To improve Multi-step Mathematical Reasoning (MsMR) of Large Language Models (LLMs), it is crucial to obtain scalable supervision from the corpus by automatically critiquing mistakes in the reasoning process of MsMR and rendering a final verdict of the problem-solution. Most existing methods rely on crafting high-quality supervised fine-tuning demonstrations for critiquing capability enhancement and pay little attention to delving into the underlying reason for the poor critiquing performance of LLMs. In this paper, we orthogonally quantify and investigate the potential reason -- imbalanced evaluation preference, and conduct a statistical preference analysis. Motivated by the analysis of the reason, a novel perplexity-aware reinforcement learning algorithm is proposed to rectify the evaluation preference, elevating the critiquing capability. Specifically, to probe into LLMs' critiquing characteristics, a One-to-many Problem-Solution (OPS) benchmark is meticulously constructed to quantify the behavior difference of LLMs when evaluating the problem solutions generated by itself and others. Then, to investigate the behavior difference in depth, we conduct a statistical preference analysis oriented on perplexity and find an intriguing phenomenon -- ``LLMs incline to judge solutions with lower perplexity as correct'', which is dubbed as \textit{imbalanced evaluation preference}. To rectify this preference, we regard perplexity as the baton in the algorithm of Group Relative Policy Optimization, supporting the LLMs to explore trajectories that judge lower perplexity as wrong and higher perplexity as correct. Extensive experimental results on our built OPS and existing available critic benchmarks demonstrate the validity of our method.

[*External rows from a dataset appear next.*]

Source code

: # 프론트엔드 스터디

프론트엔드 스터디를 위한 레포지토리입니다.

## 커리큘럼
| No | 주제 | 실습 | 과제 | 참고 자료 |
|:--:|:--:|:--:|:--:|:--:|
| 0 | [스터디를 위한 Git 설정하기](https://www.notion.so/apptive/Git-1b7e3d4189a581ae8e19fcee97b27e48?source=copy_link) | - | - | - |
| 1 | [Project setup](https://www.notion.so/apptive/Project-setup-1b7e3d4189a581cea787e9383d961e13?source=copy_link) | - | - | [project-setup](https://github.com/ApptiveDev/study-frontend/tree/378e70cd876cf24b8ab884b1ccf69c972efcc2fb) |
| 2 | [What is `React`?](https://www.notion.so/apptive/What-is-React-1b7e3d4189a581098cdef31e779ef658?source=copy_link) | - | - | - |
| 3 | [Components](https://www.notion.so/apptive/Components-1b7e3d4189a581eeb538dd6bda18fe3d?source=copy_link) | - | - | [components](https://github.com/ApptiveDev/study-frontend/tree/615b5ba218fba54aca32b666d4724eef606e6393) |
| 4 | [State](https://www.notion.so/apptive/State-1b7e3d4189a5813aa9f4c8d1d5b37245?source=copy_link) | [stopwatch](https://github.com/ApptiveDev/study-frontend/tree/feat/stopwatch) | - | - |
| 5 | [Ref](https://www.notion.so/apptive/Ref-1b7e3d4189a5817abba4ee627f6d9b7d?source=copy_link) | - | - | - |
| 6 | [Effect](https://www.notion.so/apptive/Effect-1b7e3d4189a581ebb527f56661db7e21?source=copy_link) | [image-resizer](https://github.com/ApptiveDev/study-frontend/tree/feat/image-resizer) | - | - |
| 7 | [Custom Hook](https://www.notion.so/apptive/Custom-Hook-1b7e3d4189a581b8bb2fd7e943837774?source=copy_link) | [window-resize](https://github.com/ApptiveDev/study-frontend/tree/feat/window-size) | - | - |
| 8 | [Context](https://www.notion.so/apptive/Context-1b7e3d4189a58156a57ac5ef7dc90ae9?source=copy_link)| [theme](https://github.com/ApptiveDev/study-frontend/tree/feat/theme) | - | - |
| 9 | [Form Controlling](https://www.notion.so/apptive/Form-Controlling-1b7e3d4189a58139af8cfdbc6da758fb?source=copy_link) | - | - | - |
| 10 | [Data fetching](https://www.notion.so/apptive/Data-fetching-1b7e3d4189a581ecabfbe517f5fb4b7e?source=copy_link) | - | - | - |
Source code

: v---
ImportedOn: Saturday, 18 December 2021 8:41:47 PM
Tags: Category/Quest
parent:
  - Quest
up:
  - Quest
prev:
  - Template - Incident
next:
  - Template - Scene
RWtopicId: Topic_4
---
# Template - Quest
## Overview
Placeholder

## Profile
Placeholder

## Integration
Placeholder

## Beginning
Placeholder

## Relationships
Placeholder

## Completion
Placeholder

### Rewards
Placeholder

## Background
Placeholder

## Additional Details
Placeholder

翻译：为提升大语言模型（LLMs）的多步数学推理（MsMR）能力，关键在于从语料库中获取可扩展的监督，即自动评判MsMR推理过程中的错误并对问题解决方案给出最终判定。现有方法大多依赖构建高质量的监督微调样本来增强评判能力，而较少深入探究LLMs评判性能不佳的根本原因。本文正交地量化并研究了潜在原因——不平衡的评估偏好，并进行了统计偏好分析。基于该原因的分析，我们提出了一种新颖的困惑度感知强化学习算法来修正评估偏好，从而提升评判能力。具体而言，为探究LLMs的评判特性，我们精心构建了一个“一对多问题-解决方案”（OPS）基准，以量化LLMs在评估自身生成与他人生成的问题解决方案时的行为差异。随后，为深入探究该行为差异，我们进行了面向困惑度的统计偏好分析，发现了一个有趣现象——“LLMs倾向于将困惑度较低的解决方案判定为正确”，这被称为\textit{不平衡评估偏好}。为修正此偏好，我们将困惑度视为“指挥棒”融入分组相对策略优化算法中，引导LLMs探索将低困惑度方案判为错误、高困惑度方案判为正确的轨迹。在我们构建的OPS基准及现有可用的评判基准上的大量实验结果验证了本方法的有效性。